Data excerpt:
*-*-*

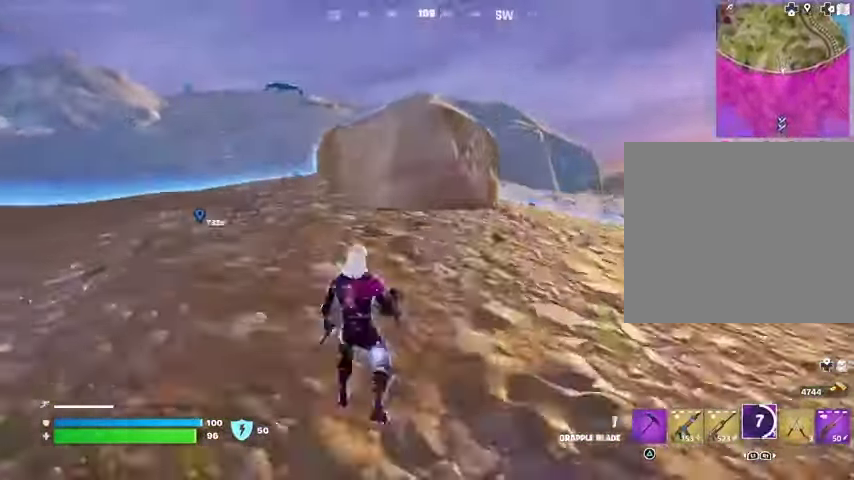
{"buttons": ["R1"], "left_stick": "up", "right_stick": "center", "events": [[67, "right_stick", "center"], [267, "L3", "down"], [367, "L3", "up"], [433, "R1", "down"], [433, "left_stick", "up"]]}
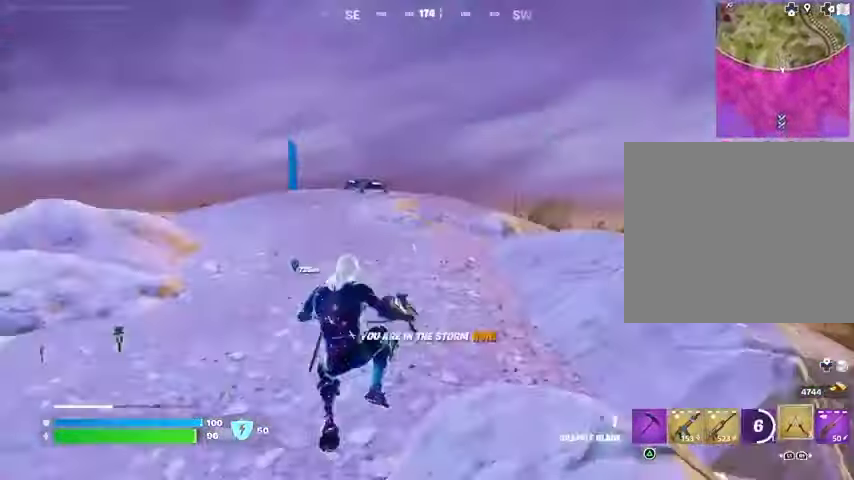
{"buttons": [], "left_stick": "up", "right_stick": "center", "events": [[33, "R1", "up"], [167, "right_stick", "up"], [300, "L2", "down"], [367, "right_stick", "center"], [433, "L2", "up"]]}
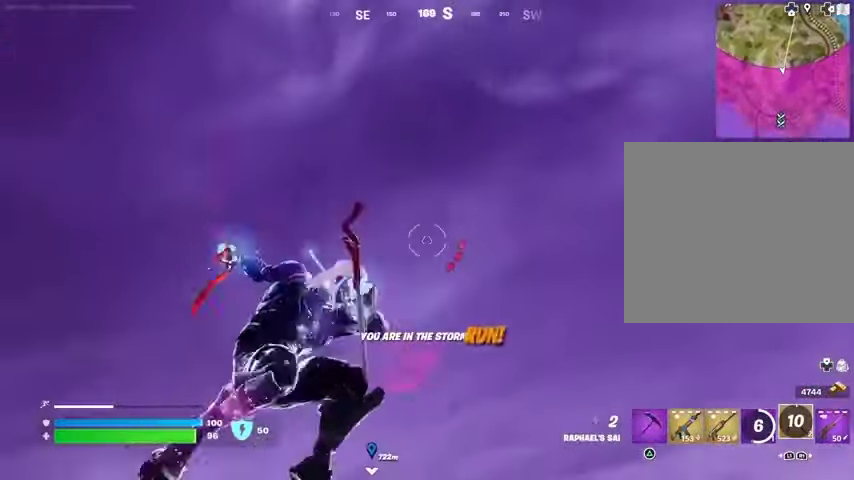
{"buttons": [], "left_stick": "down", "right_stick": "down-left", "events": [[267, "left_stick", "center"], [333, "right_stick", "down-left"], [500, "left_stick", "down"]]}
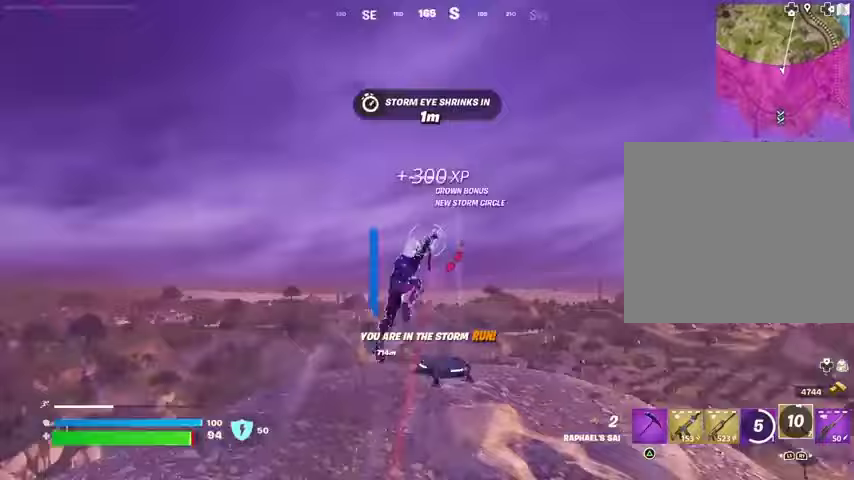
{"buttons": [], "left_stick": "down-left", "right_stick": "center", "events": [[167, "left_stick", "down-left"], [167, "right_stick", "center"]]}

*-*-*

Exercise brief:
Reproduce the material above in full and without alteration, but skip all pictures.

Task answer:
{"buttons": ["R1"], "left_stick": "up", "right_stick": "center", "events": [[67, "right_stick", "center"], [267, "L3", "down"], [367, "L3", "up"], [433, "R1", "down"], [433, "left_stick", "up"]]}
{"buttons": [], "left_stick": "up", "right_stick": "center", "events": [[33, "R1", "up"], [167, "right_stick", "up"], [300, "L2", "down"], [367, "right_stick", "center"], [433, "L2", "up"]]}
{"buttons": [], "left_stick": "down", "right_stick": "down-left", "events": [[267, "left_stick", "center"], [333, "right_stick", "down-left"], [500, "left_stick", "down"]]}
{"buttons": [], "left_stick": "down-left", "right_stick": "center", "events": [[167, "left_stick", "down-left"], [167, "right_stick", "center"]]}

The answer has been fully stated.